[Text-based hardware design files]
-- Opening Marker --

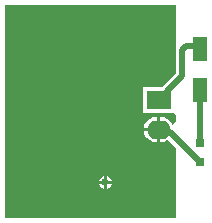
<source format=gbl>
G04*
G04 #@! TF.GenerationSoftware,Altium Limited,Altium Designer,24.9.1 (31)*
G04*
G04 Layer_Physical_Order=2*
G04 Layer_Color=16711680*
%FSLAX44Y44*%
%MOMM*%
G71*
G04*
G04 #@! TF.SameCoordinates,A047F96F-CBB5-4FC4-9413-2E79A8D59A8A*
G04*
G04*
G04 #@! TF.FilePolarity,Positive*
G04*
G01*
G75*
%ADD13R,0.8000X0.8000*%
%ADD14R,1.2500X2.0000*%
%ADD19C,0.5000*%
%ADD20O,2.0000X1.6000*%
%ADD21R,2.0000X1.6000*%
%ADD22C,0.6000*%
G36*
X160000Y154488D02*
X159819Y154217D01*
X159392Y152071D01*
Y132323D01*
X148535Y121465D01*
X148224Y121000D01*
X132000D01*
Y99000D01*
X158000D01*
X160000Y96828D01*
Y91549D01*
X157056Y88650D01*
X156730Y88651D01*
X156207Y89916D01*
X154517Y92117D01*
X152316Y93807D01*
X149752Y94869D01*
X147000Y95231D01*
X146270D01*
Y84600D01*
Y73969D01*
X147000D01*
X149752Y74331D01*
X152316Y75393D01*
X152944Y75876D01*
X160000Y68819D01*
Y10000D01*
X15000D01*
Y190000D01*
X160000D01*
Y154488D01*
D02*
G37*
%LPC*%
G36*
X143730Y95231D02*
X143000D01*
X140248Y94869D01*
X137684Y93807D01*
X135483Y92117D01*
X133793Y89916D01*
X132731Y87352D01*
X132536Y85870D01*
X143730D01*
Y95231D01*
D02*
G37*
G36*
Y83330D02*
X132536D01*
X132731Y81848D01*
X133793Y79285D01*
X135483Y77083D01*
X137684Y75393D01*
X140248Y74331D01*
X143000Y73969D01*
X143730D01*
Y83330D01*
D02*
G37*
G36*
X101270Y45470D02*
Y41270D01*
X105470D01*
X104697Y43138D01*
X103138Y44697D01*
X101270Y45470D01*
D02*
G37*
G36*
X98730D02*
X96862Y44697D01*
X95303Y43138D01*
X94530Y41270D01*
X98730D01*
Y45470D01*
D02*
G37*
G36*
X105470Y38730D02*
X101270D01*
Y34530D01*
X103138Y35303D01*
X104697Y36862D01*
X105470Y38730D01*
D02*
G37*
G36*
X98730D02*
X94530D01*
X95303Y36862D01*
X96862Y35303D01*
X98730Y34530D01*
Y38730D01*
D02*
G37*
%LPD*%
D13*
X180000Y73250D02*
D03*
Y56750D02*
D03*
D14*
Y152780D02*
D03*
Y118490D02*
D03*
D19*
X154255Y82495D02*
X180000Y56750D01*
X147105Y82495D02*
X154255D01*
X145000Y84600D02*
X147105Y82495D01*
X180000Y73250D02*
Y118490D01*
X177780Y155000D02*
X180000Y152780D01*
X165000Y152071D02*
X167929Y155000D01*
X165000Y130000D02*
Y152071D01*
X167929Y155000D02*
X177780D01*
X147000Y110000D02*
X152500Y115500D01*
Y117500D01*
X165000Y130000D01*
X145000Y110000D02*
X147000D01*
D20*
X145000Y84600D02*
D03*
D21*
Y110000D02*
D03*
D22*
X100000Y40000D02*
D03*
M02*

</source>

-- Closing Marker --

*ACTIVITY*
Go from the first line of the data above to the line containing "X152316Y93807D01*" and retype exactly those lines, both included, but none of the pictures.

*TASK RESPONSE*
<source format=gbl>
G04*
G04 #@! TF.GenerationSoftware,Altium Limited,Altium Designer,24.9.1 (31)*
G04*
G04 Layer_Physical_Order=2*
G04 Layer_Color=16711680*
%FSLAX44Y44*%
%MOMM*%
G71*
G04*
G04 #@! TF.SameCoordinates,A047F96F-CBB5-4FC4-9413-2E79A8D59A8A*
G04*
G04*
G04 #@! TF.FilePolarity,Positive*
G04*
G01*
G75*
%ADD13R,0.8000X0.8000*%
%ADD14R,1.2500X2.0000*%
%ADD19C,0.5000*%
%ADD20O,2.0000X1.6000*%
%ADD21R,2.0000X1.6000*%
%ADD22C,0.6000*%
G36*
X160000Y154488D02*
X159819Y154217D01*
X159392Y152071D01*
Y132323D01*
X148535Y121465D01*
X148224Y121000D01*
X132000D01*
Y99000D01*
X158000D01*
X160000Y96828D01*
Y91549D01*
X157056Y88650D01*
X156730Y88651D01*
X156207Y89916D01*
X154517Y92117D01*
X152316Y93807D01*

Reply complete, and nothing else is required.